Im Finanzgesetz wird die Verteilung sogar so definiert, daß ein Teil des Geldes in das strukturschwache Süditalien fließen muß. Daraus müßte der unbedarfte Leser folgern, daß zumindest zwei Einrichtungen von dem Geldregen profitieren werden. Dem ist aber nicht so. Die Kriterien für die Nutznießer sind so formuliert, daß auch in diesem Fall nur eine Einrichtung in Frage kommt, nämlich das Forschungszentrum und die Bibliothek „La Pira“ in Palermo, die wiederum Ableger der Schule von Bologna und der FSCIRE sind.
Zum kleinen FSCIRE-Imperium gehört seit 2018 auch die Bibliothek „Dossetti“ in Bologna, benannt nach dem Gründer der Schule von Bologna, dem Politiker und Priester Giuseppe Dossetti. Sie wurde im vergangenen Jahr vom neuen Erzbischof von Palermo, Corrado Lorefice, eingeweiht, der selbst ein Zögling der Schule von Bologna ist und Dossetti ein Buch widmete.

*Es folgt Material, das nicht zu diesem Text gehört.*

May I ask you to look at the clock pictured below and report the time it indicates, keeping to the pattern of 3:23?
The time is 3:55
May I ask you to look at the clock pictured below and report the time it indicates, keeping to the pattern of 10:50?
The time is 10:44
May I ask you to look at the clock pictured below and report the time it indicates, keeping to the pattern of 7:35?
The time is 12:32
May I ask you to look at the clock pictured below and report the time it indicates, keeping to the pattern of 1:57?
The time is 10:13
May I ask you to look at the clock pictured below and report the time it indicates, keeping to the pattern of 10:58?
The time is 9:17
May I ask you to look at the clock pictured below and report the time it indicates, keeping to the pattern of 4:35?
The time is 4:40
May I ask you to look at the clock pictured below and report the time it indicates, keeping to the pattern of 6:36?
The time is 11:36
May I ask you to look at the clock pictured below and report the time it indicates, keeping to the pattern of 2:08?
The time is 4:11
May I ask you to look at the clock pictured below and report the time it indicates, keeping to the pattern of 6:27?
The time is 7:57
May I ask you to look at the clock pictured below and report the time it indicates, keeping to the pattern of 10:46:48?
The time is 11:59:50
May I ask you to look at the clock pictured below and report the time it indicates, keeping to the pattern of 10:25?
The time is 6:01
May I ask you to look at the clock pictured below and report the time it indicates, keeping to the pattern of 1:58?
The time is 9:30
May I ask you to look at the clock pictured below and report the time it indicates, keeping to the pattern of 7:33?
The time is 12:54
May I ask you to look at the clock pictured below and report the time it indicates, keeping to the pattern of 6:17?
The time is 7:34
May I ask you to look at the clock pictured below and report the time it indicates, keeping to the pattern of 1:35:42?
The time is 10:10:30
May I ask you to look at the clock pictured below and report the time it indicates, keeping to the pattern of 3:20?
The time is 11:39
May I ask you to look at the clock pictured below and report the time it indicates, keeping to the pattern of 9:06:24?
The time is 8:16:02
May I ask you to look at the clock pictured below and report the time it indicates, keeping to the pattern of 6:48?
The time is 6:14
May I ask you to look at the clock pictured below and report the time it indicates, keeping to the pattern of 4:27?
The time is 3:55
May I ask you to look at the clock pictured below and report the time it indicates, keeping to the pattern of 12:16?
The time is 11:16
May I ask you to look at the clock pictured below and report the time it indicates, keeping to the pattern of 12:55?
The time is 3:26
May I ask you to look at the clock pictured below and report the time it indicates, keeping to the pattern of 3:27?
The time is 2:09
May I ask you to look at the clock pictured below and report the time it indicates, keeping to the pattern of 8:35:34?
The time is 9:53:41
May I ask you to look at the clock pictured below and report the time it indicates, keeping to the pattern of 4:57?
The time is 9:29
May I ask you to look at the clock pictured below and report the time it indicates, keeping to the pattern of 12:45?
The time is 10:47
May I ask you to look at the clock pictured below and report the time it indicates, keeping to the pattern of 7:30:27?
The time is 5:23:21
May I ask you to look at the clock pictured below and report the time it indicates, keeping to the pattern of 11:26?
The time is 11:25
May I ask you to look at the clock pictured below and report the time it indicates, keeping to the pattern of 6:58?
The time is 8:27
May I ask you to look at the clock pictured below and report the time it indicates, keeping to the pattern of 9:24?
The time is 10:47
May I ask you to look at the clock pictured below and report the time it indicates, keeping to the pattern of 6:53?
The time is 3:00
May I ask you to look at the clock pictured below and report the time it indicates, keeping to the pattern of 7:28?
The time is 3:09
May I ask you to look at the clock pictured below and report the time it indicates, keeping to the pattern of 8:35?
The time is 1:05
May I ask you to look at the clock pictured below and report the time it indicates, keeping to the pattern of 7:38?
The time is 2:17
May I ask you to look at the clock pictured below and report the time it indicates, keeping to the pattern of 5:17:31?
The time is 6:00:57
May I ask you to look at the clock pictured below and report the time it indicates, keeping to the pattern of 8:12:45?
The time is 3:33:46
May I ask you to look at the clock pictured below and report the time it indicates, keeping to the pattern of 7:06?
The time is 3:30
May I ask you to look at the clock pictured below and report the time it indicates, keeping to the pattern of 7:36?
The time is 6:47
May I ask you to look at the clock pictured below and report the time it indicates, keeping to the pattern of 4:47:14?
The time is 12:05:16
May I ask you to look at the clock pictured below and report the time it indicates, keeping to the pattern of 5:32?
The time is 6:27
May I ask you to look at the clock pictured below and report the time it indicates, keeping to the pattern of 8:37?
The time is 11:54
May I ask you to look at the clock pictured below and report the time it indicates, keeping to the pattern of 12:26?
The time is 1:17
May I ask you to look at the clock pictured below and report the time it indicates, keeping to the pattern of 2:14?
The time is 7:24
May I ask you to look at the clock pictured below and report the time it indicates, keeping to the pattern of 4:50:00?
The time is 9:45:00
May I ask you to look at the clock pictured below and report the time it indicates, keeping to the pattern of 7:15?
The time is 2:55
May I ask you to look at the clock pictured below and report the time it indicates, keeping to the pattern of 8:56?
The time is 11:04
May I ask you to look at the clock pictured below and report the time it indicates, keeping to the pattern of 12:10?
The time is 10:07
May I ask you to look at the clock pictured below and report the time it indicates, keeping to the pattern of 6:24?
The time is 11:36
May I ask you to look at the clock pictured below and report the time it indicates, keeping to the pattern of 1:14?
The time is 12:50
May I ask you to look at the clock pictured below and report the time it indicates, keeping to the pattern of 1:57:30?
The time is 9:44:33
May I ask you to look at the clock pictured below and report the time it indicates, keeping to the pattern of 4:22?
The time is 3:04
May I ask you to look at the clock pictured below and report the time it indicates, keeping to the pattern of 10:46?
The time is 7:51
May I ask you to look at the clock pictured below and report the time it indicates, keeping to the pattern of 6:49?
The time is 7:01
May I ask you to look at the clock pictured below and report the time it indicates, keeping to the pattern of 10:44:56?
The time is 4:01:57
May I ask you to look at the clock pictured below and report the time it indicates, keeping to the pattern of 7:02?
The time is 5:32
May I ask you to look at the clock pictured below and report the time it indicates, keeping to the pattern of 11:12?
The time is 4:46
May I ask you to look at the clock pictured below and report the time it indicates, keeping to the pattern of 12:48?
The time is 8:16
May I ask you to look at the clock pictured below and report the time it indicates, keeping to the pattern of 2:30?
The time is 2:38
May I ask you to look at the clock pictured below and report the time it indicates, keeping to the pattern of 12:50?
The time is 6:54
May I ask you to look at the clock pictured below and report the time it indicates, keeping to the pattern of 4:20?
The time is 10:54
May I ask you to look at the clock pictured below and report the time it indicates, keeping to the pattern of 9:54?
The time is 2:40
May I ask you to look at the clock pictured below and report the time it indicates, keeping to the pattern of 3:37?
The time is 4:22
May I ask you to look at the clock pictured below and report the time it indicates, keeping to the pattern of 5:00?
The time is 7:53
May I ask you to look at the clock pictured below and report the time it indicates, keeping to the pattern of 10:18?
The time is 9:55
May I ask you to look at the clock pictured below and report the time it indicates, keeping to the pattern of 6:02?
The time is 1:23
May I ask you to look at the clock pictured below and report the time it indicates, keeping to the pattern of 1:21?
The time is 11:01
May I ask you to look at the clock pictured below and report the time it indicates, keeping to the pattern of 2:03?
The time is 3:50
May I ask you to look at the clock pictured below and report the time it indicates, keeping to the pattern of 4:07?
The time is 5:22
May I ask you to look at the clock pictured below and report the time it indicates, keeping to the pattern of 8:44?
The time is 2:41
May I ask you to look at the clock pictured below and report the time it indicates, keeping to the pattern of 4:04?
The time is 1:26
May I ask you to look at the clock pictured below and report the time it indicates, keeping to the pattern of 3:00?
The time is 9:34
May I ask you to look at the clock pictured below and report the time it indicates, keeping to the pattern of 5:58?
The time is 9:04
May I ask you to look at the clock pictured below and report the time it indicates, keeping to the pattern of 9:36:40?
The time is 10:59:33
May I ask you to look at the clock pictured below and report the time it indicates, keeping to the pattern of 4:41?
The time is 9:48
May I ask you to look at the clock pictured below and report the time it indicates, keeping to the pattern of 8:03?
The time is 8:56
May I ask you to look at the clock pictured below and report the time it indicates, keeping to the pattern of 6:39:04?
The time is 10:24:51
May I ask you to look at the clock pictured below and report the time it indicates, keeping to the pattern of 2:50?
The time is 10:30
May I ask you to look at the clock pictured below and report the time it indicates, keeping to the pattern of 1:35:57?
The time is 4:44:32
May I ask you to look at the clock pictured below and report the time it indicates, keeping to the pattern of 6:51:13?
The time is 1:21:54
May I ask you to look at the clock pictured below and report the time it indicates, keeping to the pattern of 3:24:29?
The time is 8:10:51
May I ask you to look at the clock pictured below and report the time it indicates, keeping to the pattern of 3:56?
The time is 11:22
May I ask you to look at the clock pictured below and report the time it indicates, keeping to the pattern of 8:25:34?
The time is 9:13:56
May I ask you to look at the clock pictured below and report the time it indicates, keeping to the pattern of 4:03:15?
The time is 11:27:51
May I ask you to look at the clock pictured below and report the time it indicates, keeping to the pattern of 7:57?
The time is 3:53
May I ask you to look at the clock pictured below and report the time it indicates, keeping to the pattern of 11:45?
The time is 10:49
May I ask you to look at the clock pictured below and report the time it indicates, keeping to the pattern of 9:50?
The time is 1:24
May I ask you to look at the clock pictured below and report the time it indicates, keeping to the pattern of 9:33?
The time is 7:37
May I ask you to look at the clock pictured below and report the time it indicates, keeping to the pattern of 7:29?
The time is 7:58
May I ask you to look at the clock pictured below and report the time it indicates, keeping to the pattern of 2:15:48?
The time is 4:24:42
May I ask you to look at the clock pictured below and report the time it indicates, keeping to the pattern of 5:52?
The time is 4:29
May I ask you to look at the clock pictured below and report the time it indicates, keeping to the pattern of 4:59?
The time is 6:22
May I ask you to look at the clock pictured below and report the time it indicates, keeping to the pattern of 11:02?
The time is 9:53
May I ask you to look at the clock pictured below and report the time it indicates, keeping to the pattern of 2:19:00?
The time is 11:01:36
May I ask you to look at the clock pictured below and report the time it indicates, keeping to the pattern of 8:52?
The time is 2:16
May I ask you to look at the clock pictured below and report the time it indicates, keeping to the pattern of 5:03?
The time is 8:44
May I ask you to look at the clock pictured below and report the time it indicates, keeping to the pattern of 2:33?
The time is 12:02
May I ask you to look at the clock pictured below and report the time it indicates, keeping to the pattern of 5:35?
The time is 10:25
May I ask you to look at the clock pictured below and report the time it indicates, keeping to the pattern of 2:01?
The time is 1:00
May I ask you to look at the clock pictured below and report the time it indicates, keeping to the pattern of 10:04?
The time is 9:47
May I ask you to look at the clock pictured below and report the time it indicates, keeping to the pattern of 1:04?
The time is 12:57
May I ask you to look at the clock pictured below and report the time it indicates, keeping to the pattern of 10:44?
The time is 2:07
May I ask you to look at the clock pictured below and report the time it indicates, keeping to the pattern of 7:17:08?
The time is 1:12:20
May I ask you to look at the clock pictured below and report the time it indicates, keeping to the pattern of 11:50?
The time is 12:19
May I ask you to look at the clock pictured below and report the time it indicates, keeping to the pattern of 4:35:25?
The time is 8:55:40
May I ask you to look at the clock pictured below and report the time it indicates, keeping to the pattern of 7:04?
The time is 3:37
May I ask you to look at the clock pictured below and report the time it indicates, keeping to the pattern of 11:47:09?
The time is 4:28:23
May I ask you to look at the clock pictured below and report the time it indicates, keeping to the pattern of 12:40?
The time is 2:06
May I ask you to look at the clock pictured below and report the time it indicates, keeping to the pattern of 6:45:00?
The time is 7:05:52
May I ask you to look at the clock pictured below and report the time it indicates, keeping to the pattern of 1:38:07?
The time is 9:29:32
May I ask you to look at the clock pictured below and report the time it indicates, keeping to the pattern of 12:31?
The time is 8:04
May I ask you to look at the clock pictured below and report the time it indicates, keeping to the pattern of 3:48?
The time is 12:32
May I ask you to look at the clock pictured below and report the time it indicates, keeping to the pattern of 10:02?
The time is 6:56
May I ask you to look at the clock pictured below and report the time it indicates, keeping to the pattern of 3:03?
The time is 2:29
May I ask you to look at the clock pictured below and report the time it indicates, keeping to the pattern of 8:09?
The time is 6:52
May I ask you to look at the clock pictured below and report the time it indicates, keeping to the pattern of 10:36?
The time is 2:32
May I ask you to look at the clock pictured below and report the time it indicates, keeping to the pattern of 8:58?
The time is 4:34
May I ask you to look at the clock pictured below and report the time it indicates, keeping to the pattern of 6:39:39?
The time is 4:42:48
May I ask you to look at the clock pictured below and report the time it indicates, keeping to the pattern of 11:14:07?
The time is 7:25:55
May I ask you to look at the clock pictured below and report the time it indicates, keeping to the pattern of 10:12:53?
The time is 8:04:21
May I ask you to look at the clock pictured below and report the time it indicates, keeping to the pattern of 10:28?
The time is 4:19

Schule von Bologna – Reserve für Bischofsernennungen
Auch in Bologna wurde durch einen Wechsel auf dem Bischofsstuhl das Klima zugunsten der Schule gewendet. Stand ihr Kardinal Carlo Caffarra sehr distanziert gegenüber, herrscht unter seinem Nachfolger, Kardinal Matteo Zuppi, traute Eintracht.
Kardinal Caffarra war einer der vier Unterzeichner der „Dubia“ an Papst Franziskus wegen des umstrittenen nachsynodalen Schreibens Amoris laetitia, auf die Franziskus bis heute die Antwort schuldig geblieben ist. Msgr. Zuppi hingegen gehört der Gemeinschaft von Sant’Egidio an, die den „Geist von Assisi“ weckte. Papst Franziskus machte Zuppi zum Erzbischof von Bologna und Kardinal und Lorefice zum Erzbischof von Palermo.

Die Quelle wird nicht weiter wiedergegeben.